Over the past few years, EenVandaag has structurally embedded interaction into its newsroom. The approach, methods and lessons are documented in a practical handbook: Interactive Journalism - The Voice of Everyone. This article is based on that handbook and explains how interaction, with chat at its core, became a fixed part of editorial work.

Starting small: inviting questions

The starting point was modest. In the autumn of 2022, EenVandaag launched EenVandaag Asks: a simple call-out inviting the audience to submit questions about a current topic. The aim was not participation for its own sake, but clarification. Where are people stuck? What do they not understand? Which assumptions do journalists make that audiences do not share?

The response confirmed something important: many people have questions, but only ask them when explicitly invited. These early call-outs forced the newsroom to explain concepts it had long considered self-evident. They also demonstrated that interaction works best when it starts before stories are finished.

From experiment to permanent team

Insights from EenVandaag Asks led to internal discussions and, eventually, to a concrete plan: a permanent interaction team with a clear journalistic task. The proposal was approved, resources were allocated, and in spring 2023 a new team of editors started.

Their mandate was specific: listen to the audience daily, answer questions, gather signals, and translate public input into editorial insights. Interaction was no longer something ‘extra’, but a structural part of the newsroom.

Chat as the central listening tool

At the heart of this approach is the chat. The interaction team set up a continuous chat environment using existing software, integrated into the website, the app and later WhatsApp. Since May 2023, the chat has been available on weekdays from 10:00 to 20:00, with journalists actively responding especially during TV broadcasts, when viewers are explicitly invited to use it.

**Records shown**
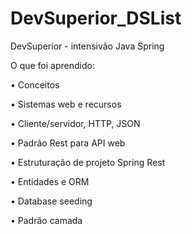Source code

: # DevSuperior_DSList
DevSuperior - intensivão Java Spring

O que foi aprendido:

• Conceitos

• Sistemas web e recursos

• Cliente/servidor, HTTP, JSON

• Padrão Rest para API web

• Estruturação de projeto Spring Rest

• Entidades e ORM

• Database seeding

• Padrão camada
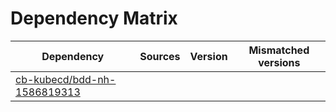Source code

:# Dependency Matrix

Dependency | Sources | Version | Mismatched versions
---------- | ------- | ------- | -------------------
[cb-kubecd/bdd-nh-1586819313](https://github.com/cb-kubecd/bdd-nh-1586819313.git) |  | []() | 
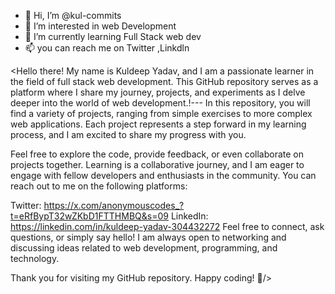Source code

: - 👋 Hi, I’m @kul-commits
- 👀 I’m interested in web Development
- 🌱 I’m currently learning Full Stack web dev
- 📫 you can reach me on Twitter ,Linkdln


<Hello there! My name is Kuldeep Yadav, and I am a passionate learner in the field of full stack web development. This GitHub repository serves as a platform where I share my journey, projects, and experiments as I delve deeper into the world of web development.!---
In this repository, you will find a variety of projects, ranging from simple exercises to more complex web applications. Each project represents a step forward in my learning process, and I am excited to share my progress with you.

Feel free to explore the code, provide feedback, or even collaborate on projects together. Learning is a collaborative journey, and I am eager to engage with fellow developers and enthusiasts in the community.
You can reach out to me on the following platforms:

Twitter: https://x.com/anonymouscodes_?t=eRfBypT32wZKbD1FTTHMBQ&s=09
LinkedIn: https://linkedin.com/in/kuldeep-yadav-304432272
Feel free to connect, ask questions, or simply say hello! I am always open to networking and discussing ideas related to web development, programming, and technology.

Thank you for visiting my GitHub repository. Happy coding! 🚀/>
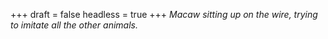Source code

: 
+++
draft = false
headless = true
+++
_Macaw sitting up on the wire, trying to imitate all the other animals._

**What is being asked**
In the passage on EenVandaag's interactive journalism, during what hours has the chat been available on weekdays since May 2023?

**Worked solution**
From 10:00 to 20:00.